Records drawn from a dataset
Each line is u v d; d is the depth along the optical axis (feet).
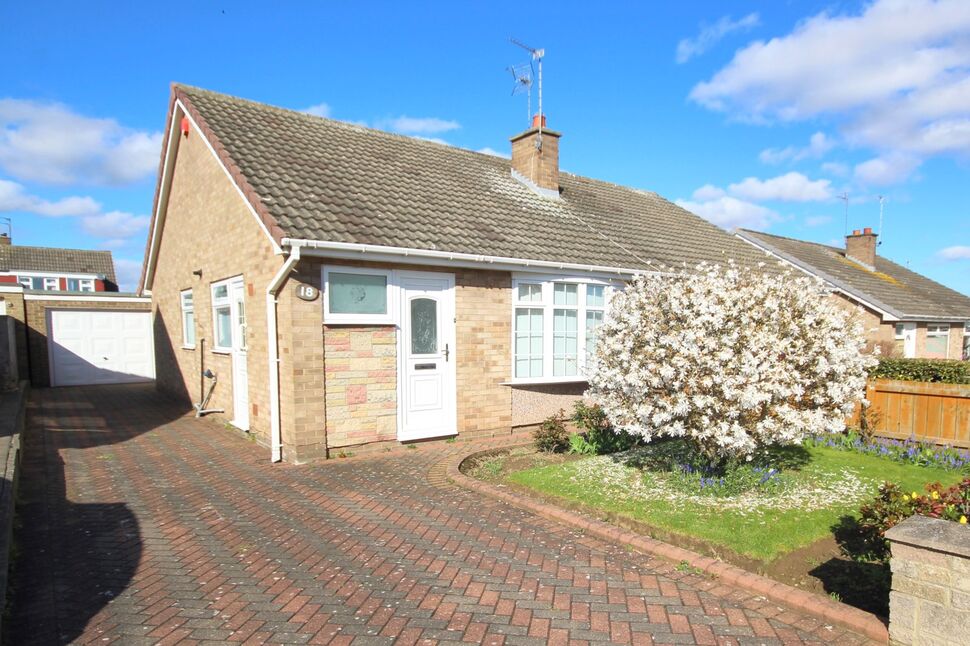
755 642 11.66
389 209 30.78
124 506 20.22
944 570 10.26
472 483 22.44
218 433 32.89
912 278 94.22
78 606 13.24
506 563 15.43
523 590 13.89
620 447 28.17
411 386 29.25
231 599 13.56
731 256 49.80
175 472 24.67
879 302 66.64
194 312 40.40
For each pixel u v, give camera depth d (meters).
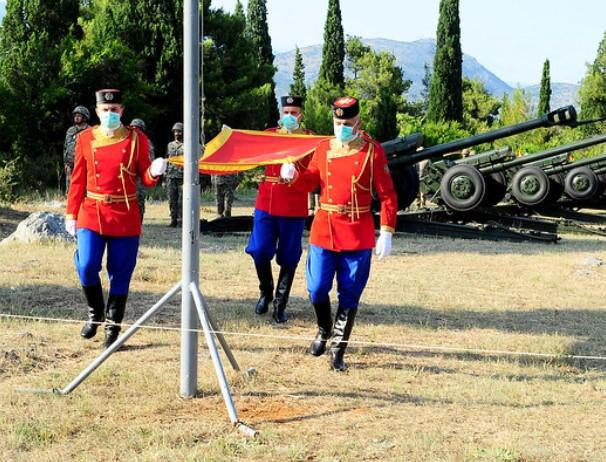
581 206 25.08
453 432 5.88
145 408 6.17
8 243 13.95
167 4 32.53
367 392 6.80
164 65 32.47
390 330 9.11
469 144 18.02
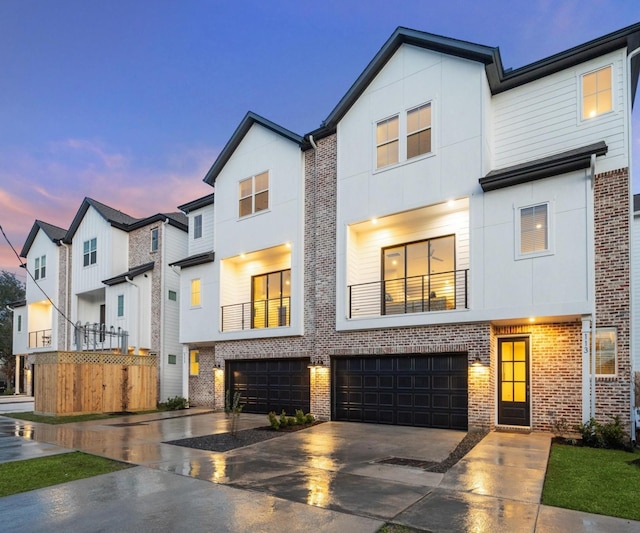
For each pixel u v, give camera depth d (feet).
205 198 62.75
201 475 23.29
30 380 93.97
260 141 54.75
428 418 39.22
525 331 36.63
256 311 56.85
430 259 43.04
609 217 33.12
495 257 35.83
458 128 38.86
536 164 34.09
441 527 15.62
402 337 40.55
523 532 15.10
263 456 28.02
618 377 31.91
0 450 30.89
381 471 23.84
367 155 44.21
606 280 32.78
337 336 44.80
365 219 43.57
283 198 51.52
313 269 48.29
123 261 77.25
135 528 15.75
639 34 33.71
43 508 18.08
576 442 30.71
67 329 83.87
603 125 35.01
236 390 55.47
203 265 59.67
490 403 35.83
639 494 19.12
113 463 26.45
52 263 89.51
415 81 41.81
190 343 60.75
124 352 66.85
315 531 15.30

**EXERCISE PROMPT**
What must be transcribed is the run of lines from the one containing "603 125 35.01" to the last line of the data above, inclusive, and only that.

**EXERCISE RESULT**
603 125 35.01
236 390 55.47
203 265 59.67
490 403 35.83
639 494 19.12
113 463 26.45
52 263 89.51
415 81 41.81
190 343 60.75
124 352 66.85
315 531 15.30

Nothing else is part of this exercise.